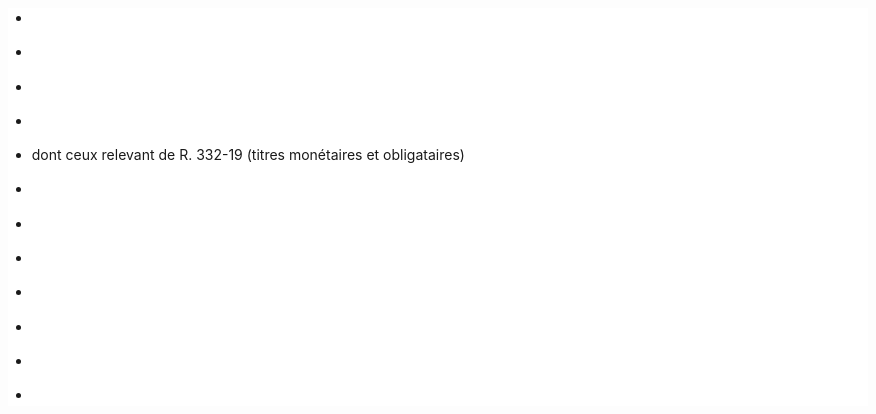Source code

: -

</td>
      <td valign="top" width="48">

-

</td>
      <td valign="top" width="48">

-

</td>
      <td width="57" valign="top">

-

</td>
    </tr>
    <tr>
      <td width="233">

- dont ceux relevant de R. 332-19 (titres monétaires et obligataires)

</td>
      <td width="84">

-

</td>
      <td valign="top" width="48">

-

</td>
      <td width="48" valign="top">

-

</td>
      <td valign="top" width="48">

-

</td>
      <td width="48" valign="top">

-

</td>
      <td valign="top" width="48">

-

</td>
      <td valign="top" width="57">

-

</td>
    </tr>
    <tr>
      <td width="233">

---*---

§ REQUIREMENT: Would you print the whole listing exactly, omitting the pictures?

§ EXERCISE ANSWER:
Source code

: -

</td>
      <td valign="top" width="48">

-

</td>
      <td valign="top" width="48">

-

</td>
      <td width="57" valign="top">

-

</td>
    </tr>
    <tr>
      <td width="233">

- dont ceux relevant de R. 332-19 (titres monétaires et obligataires)

</td>
      <td width="84">

-

</td>
      <td valign="top" width="48">

-

</td>
      <td width="48" valign="top">

-

</td>
      <td valign="top" width="48">

-

</td>
      <td width="48" valign="top">

-

</td>
      <td valign="top" width="48">

-

</td>
      <td valign="top" width="57">

-

</td>
    </tr>
    <tr>
      <td width="233">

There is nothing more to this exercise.